- Action item: Rewrite the part of the Puget Sound Gateway Program text starting with "On Tuesday morning, state" and going on through "in our future.", with "dignitaries" changed to "officials".

- Selected extract:
The Puget Sound Gateway Program is about completing SR 167 in Pierce County and SR 509 in King County to improve connections to the ports of Tacoma and Seattle, respectively, and to regional manufacturing and industrial centers.
By thus sharpening the fourth-largest container gateway in the nation, state officials say, the program will improve the state of Washington’s national and global economic competitiveness.
On Tuesday morning, state and local dignitaries joined Gov. Jay Inslee on the Port of Tacoma’s Administration Building parking lot to launch the $1.96 billion project.
“It’s not just the intersection of 167 and the port, it’s not just an intersection of North America with Asia and all the jobs it’s going to bring to this community, but it’s also the intersection between confidence and timidity,” Inslee said. “And when we decided as the state of Washington to finish these projects, we opted for confidence in our future.
“I am excited for the building trades and for all the jobs this is going to create, and I am excited that we once again have shown confidence in the state of Washington. Because this means full funding not only for 167 and 509 but also for I-5 at JBLM, the city of Fife’s Port of Tacoma Road interchange and other critical Pierce County infrastructure. These things do not get built by accident, they get built because people put their shoulders to the wheel and really push these projects through,” Inslee said.

- Dataset extract:
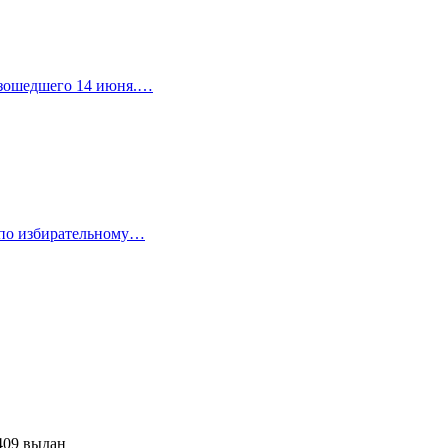
изошедшего 14 июня.…
 по избирательному…
409 выдан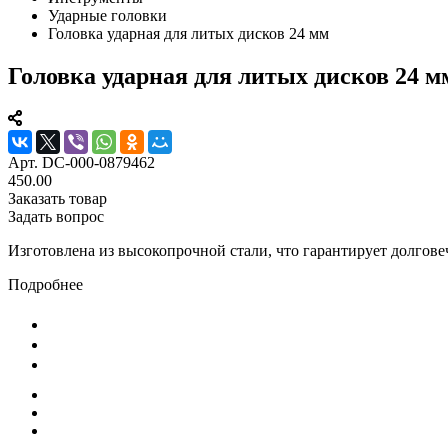
Ударные головки
Головка ударная для литых дисков 24 мм
Головка ударная для литых дисков 24 м
Арт.
DC-000-0879462
450.00
Заказать товар
Задать вопрос
Изготовлена из высокопрочной стали, что гарантирует долгове
Подробнее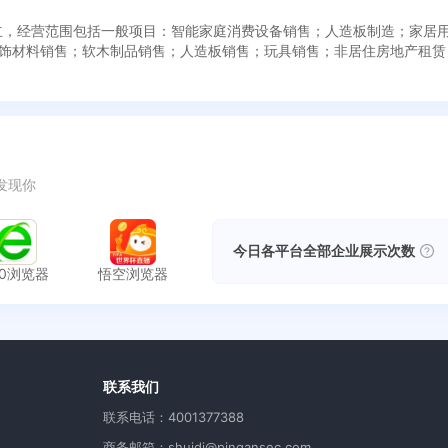
5日成立，经营范围包括一般项目：智能家庭消费设备销售；人造板制造；家
饰材料销售；软木制品销售；人造板销售；玩具销售；非居住房地产租赁
发现你
今日各平台全部企业展示次数
60浏览器
悟空浏览器
用
联系我们
联系电话：4001377388
商务邮箱：shuidi@pingansec.com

- Exercise solution:
On Tuesday morning, state and local officials joined Gov. Jay Inslee on the Port of Tacoma’s Administration Building parking lot to launch the $1.96 billion project.
“It’s not just the intersection of 167 and the port, it’s not just an intersection of North America with Asia and all the jobs it’s going to bring to this community, but it’s also the intersection between confidence and timidity,” Inslee said. “And when we decided as the state of Washington to finish these projects, we opted for confidence in our future.